What’s Fair About Fair-Value Accounting?

Our recent blog discussed the credit freeze being experienced in the current financial crisis, which can only be thawed by coordinated actions of the U.S. Treasury, Congress and the President, and the world’s central banks to bring confidence and liquidity back to the markets. Many of the necessary steps have been taken, and there are few additional major actions that should be required to restore some elements of which President Warren Harding called “normalcy” during his 1920 campaign. This blog focuses on valuation and the failed concept of mark-to-market accounting.
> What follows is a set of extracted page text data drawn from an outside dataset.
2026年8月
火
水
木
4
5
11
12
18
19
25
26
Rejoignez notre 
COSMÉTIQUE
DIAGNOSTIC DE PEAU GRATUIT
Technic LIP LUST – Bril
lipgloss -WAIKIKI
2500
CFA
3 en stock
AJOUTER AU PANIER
Banks are required to mark-to-market most financial assets other than loans. The practice of marking-to-market (or fair-value accounting) began with commodities dealers who accepted nominal amounts of margin (often as little as 5 or 6%) to hold futures contracts for clients. Each night that day’s settlement prices from the exchanges were used to revalue positions, so that margin calls could be made the next morning if the value of holdings had deteriorated and more cash was required. The idea was extended to bank investments in FAS 157 issued by the Financial Accounting Standards Board (FASB), taking effect after November 15, 2007. This re-pricing works when there is a deep and liquid market, and willing buyers and sellers can clear the market based on normal conditions of supply and demand. The concept does not work when the market is illiquid and/or when there are insufficient numbers of buyers and sellers.
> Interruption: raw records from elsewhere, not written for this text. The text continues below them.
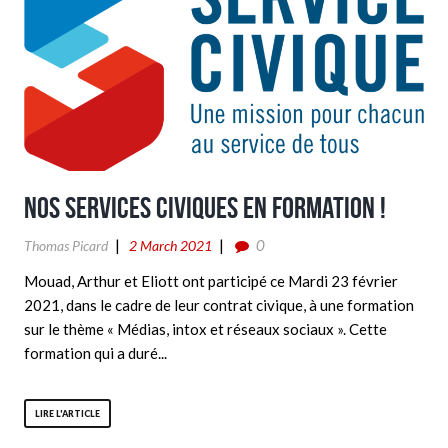
Nos services civiques en formation !
0
Thomas Picard
2 March 2021
Mouad, Arthur et Eliott ont participé ce Mardi 23 février
2021, dans le cadre de leur contrat civique, à une formation
sur le thème « Médias, intox et réseaux sociaux ». Cette
formation qui a duré...
LIRE L'ARTICLE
We are going through a period of panic selling and sharply falling prices for certain assets, and mark-to-market is inappropriate in these conditions. The alternative is to use discount cash flow valuations of assets, bringing the expected future stream of interest payments and the repayment of principal back to present value. The unknown is whether the issuer can reasonably be expected to honor its debt contract, that is, will those interest and principal amounts be paid or has the quality of its assets or earnings been so affected that there is a permanent deterioration in its financial position? If so, the asset would be written down to reflect that change. What a radical idea – recognizing losses (or gains) when the investment has clearly lost value or when it is actually sold!

The SEC and FASB issued new guidelines on fair-value accounting just about the same moment that Congress was debating the $700 billion Emergency Economic Stabilization Act of 2008 (EESA), Public Law 110-343, October 3, 2008. The new rules permit the designation of “distressed” to certain investments so that less emphasis is placed on market prices. The EESA instructs the SEC to investigate whether mark-to-market rules deepened the problems in the credit markets and to suspend the rules if appropriate.
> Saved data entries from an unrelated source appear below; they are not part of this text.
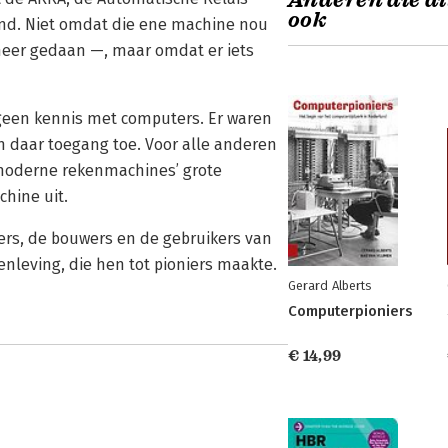
Anderen die di
ook
nd. Niet omdat die ene machine nou
 meer gedaan —, maar omdat er iets
een kennis met computers. Er waren
daar toegang toe. Voor alle anderen
‘moderne rekenmachines’ grote
chine uit.
ers, de bouwers en de gebruikers van
leving, die hen tot pioniers maakte.
Gerard Alberts
Computerpioniers
€ 14,99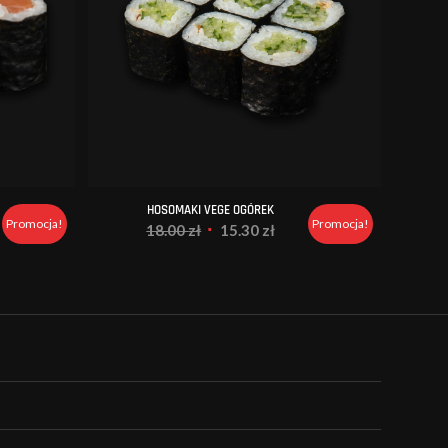
HOSOMAKI VEGE OGÓREK
Promocja!
Promocja!
ualna
Pierwotna
Aktualna
18.00
zł
15.30
zł
a
cena
cena
si:
wynosiła:
wynosi:
0 zł.
18.00 zł.
15.30 zł.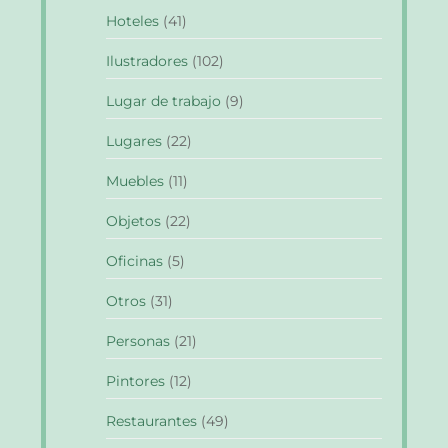
Hoteles
(41)
Ilustradores
(102)
Lugar de trabajo
(9)
Lugares
(22)
Muebles
(11)
Objetos
(22)
Oficinas
(5)
Otros
(31)
Personas
(21)
Pintores
(12)
Restaurantes
(49)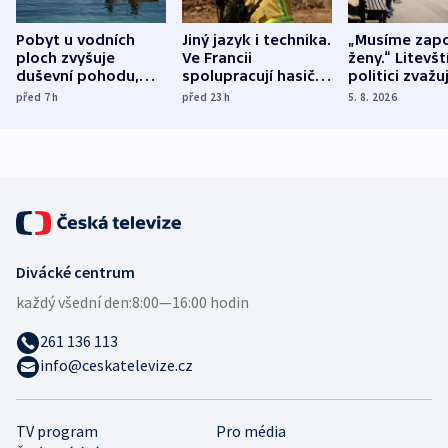
Pobyt u vodních
Jiný jazyk i technika.
„Musíme zapo
ploch zvyšuje
Ve Francii
ženy.“ Litevšt
duševní pohodu,
spolupracují hasiči z
politici zvažuj
ukázala
různých zemí
dohodu o
před 7
h
před 23
h
5. 8. 2026
mezinárodní studie
demografii
Divácké centrum
každý všední den:
8:00—16:00 hodin
261 136 113
info@ceskatelevize.cz
TV program
Pro média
The SEC should instruct FASB to abolish fair-value accounting once and for all. Instead, banks should treat investments in the following manner:

  1. Model the value based on discounted cash flow projections of the present value of interest and principal payments.
  2. If permanently distressed, write down the assets as appropriate, based on reduced or omitted interest and/or principal payments.
  3. Subject all asset write downs and valuation to external auditor reviews.
  4. Further subject all asset write downs to bank examiner reviews.